Will There Ever Be Any There, There?

By Steven A. Watchorn, Assoc. A.I.A., LEED AP BD+C

Author Gertrude Stein once said “when you get there, there isn’t any there, there” of Oakland, California.

American planners and architects have been striving to create places of greater value since the end of modernism.  The Historic Preservation movement arose from the effort to protect the fabric worth saving, and more recently, Smart Growth and New Urbanism efforts have taken root in part to better emulate successful European cities. 

My pursuit of Architecture and Urban Planning was the result of my frustration with seeing more and more suburban sprawl, and the continued decay of our cities.  (Growing up outside of Albany, NY provided me with a vast visual inventory of poor planning and design examples.)  After being inspired by visiting some of the successful European cities, I wanted to be a part of the solution here at home. 

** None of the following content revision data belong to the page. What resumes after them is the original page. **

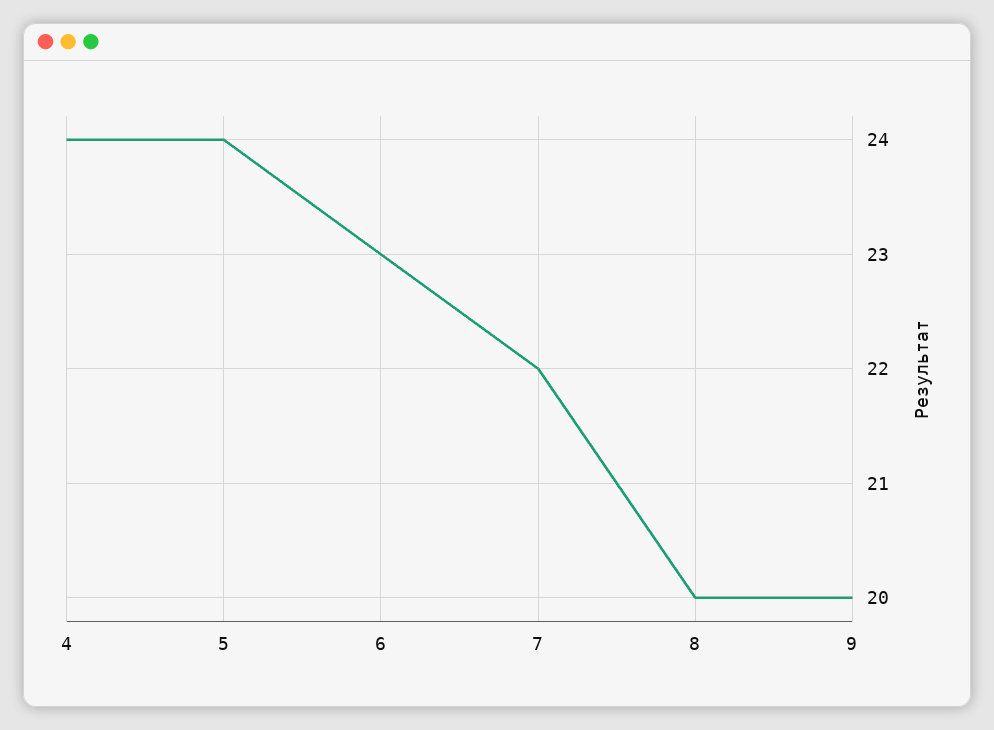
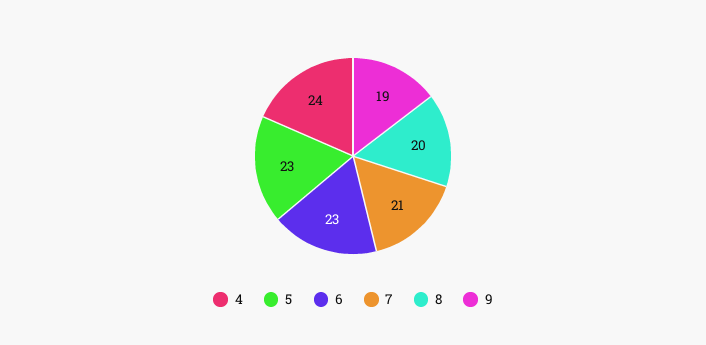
  {
    "4": 24,
-   "5": 24,
+   "5": 23,
    "6": 23,
-   "7": 22,
+   "7": 21,
    "8": 20,
-   "9": 20
+   "9": 19
  }

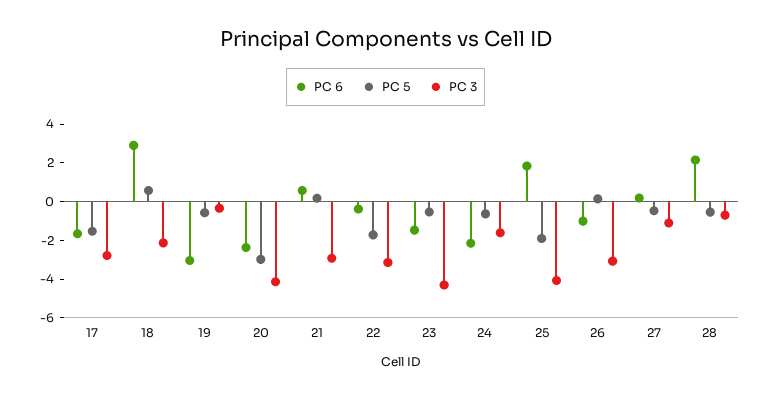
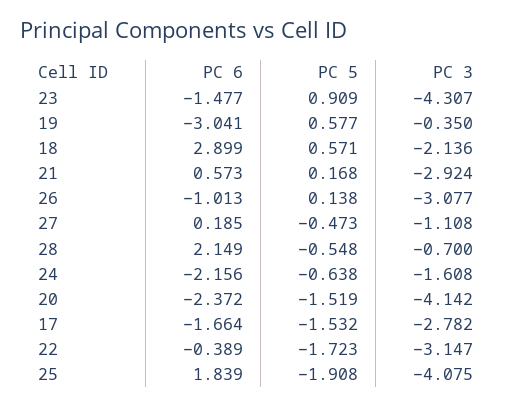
  {
    "PC 6": {
      "17": -1.664,
      "18": 2.899,
      "19": -3.041,
      "20": -2.372,
      "21": 0.573,
      "22": -0.389,
      "23": -1.477,
      "24": -2.156,
      "25": 1.839,
      "26": -1.013,
      "27": 0.185,
      "28": 2.149
    },
    "PC 5": {
      "17": -1.532,
      "18": 0.571,
-     "19": -0.5,
+     "19": 0.577,
-     "20": -3,
+     "20": -1.519,
      "21": 0.168,
      "22": -1.723,
-     "23": -0.5,
+     "23": 0.909,
      "24": -0.638,
      "25": -1.908,
      "26": 0.138,
      "27": -0.473,
      "28": -0.548
    },
    "PC 3": {
      "17": -2.782,
      "18": -2.136,
      "19": -0.35,
      "20": -4.142,
      "21": -2.924,
      "22": -3.147,
      "23": -4.307,
      "24": -1.608,
      "25": -4.075,
      "26": -3.077,
      "27": -1.108,
      "28": -0.7
    }
  }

Some improvements have finally begun in providing transportation alternatives, mixed-use developments, form-based zoning, and pedestrian-friendly streetscapes.  These efforts have made a difference, but one must beware of the trap of thinking that we’ve solved the tragedy of American planning.  The solutions are few and far between, and in many cases planners and developers are making the same mistakes as before, only masking them under the cloak of Smart Growth and New Urbanism.  We still see these absurd failures every time we take a drive or walk around a downtown area. 

Inspiration comes in many forms.  For me, these failed examples are humorous, maddening, but also inspiring in a reverse kind of way.  For a project to be successful, the planner or architect must understand not only the problems we continue to face, but have an understanding of what constitutes good design.

Failed attempts should never be tolerated.  We need to be inspired by good design and the promise of there ever being any “there.”